Orthopedic implant development is rooted in historical achievements, from advancements in materials, x-ray technology and inventions like fracture plating and interbody cages. Until the advent of additive manufacturing, most product form factors had only slightly changed over the past 60 years.
A boom of 3D-printed cages, screws, guides and plates has now flooded the scene, but the question must be asked: to what extent does additive manufacturing improve outcomes? What constitutes a design worth printing? What relevant design inspiration can be taken from biological forms, and does it matter?
This session delves into these questions and helps communicate advanced composition techniques using computational design tools that will assist engineers and other development professionals in their journey to advance the next generation of orthopedic implants.
Matthew Shomper is a visionary leader in the computational design of advanced 3D-printed medical implants, with close to 15 years of experience in engineering, research and innovation. As an inventor, creator and passionate leader, he has been a part of founding businesses focused on additive manufacturing. He is an internationally recognized speaker on biomimicry, computational modeling and additive manufacturing, lecturing at conferences and prestigious universities like MIT and Harvard.
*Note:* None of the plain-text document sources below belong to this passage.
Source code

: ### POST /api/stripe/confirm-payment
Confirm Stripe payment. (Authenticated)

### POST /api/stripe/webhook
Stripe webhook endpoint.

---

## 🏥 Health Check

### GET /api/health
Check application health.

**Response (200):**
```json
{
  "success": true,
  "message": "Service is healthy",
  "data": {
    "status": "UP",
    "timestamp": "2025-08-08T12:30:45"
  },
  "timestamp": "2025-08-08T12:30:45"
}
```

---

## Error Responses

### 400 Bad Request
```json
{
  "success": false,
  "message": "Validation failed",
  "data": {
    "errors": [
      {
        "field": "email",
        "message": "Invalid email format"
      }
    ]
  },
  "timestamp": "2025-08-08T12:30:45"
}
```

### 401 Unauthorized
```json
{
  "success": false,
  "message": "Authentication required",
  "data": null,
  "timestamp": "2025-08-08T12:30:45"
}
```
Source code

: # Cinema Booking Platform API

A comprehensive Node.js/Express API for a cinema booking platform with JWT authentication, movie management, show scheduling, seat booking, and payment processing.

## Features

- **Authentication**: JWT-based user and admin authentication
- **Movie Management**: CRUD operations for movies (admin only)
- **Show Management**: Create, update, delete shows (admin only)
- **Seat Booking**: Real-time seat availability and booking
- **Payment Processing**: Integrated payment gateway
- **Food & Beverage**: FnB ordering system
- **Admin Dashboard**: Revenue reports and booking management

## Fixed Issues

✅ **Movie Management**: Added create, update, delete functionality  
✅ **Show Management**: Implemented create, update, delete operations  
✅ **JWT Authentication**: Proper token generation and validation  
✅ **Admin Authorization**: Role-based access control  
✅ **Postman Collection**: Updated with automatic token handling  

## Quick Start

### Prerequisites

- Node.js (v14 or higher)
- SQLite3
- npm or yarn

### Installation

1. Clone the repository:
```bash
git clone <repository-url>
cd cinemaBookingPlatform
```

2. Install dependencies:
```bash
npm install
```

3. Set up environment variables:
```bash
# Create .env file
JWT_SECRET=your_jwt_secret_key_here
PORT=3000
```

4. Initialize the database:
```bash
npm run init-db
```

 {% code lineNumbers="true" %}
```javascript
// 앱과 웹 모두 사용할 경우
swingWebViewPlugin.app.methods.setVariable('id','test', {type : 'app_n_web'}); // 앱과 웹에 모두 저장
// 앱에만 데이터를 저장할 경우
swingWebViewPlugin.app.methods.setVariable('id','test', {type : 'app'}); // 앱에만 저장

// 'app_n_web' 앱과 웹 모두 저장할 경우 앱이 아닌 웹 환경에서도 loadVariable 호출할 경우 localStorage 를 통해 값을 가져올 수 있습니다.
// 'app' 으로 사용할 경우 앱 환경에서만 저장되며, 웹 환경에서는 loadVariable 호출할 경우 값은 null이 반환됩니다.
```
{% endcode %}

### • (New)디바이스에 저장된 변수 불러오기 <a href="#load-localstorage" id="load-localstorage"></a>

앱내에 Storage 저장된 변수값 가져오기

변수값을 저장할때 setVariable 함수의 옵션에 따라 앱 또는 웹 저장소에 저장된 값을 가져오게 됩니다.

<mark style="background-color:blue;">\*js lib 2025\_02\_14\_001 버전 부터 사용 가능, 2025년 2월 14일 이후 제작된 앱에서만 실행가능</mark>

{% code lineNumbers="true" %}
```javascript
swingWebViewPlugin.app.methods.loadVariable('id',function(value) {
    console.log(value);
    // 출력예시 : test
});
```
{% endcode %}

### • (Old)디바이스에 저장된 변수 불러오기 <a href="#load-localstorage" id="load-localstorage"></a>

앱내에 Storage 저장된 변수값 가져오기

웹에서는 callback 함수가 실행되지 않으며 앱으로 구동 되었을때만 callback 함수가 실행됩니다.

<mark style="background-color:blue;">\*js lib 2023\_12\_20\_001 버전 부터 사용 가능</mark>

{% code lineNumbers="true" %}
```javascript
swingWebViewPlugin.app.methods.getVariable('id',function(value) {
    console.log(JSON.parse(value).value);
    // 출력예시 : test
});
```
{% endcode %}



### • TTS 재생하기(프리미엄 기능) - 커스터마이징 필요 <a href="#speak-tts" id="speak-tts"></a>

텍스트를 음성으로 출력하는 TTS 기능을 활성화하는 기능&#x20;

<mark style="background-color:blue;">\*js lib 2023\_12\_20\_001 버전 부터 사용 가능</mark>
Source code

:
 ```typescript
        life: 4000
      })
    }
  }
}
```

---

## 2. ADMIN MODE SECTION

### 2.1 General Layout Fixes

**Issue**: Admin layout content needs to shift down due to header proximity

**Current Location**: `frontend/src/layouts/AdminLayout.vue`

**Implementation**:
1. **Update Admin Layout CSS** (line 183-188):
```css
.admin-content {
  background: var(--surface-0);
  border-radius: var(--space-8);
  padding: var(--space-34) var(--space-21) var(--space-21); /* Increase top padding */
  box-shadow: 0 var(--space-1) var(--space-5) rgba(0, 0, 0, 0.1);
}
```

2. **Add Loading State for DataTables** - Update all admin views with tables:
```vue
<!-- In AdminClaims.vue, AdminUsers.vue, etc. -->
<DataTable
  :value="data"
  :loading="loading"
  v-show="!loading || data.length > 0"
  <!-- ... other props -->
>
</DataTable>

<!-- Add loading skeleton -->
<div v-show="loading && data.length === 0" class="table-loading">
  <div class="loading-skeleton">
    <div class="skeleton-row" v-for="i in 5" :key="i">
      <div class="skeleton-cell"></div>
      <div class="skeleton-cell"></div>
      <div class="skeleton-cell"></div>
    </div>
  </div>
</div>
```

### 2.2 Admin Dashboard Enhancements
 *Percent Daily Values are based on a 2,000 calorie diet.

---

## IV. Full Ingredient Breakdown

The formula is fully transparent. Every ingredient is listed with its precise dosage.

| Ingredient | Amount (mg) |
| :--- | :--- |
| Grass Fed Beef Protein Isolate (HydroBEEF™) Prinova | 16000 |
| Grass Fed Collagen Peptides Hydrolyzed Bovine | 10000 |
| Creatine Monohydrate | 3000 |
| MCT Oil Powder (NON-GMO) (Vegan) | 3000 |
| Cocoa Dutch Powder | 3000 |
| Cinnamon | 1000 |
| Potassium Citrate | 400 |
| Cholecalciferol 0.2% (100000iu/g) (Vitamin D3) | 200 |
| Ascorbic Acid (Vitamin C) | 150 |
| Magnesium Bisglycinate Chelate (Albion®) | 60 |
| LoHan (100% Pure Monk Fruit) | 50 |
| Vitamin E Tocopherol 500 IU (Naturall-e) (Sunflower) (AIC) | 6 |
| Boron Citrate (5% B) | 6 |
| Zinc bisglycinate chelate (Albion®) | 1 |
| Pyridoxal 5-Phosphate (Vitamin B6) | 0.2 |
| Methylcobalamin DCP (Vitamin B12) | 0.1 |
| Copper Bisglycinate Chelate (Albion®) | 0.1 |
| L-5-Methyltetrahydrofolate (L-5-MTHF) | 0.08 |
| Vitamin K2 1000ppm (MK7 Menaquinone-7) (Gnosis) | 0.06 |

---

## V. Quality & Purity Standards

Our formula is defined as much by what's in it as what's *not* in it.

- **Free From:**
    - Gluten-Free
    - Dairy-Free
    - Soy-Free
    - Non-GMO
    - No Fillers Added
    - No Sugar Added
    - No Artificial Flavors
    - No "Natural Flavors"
Matthew’s work is driven by his passion for exploring the macro and micro of biological forms, turning algorithms into functional structures for physical devices. He has pioneered the idea of a “biologically advantageous implant” and has spearheaded multiple public initiatives to synthesize biological structures as computational models for use in engineered products. He is the Founder and Principal Consultant of Not a Robot Engineering, a co-founder of LatticeRobot and involved in several other stealth startups.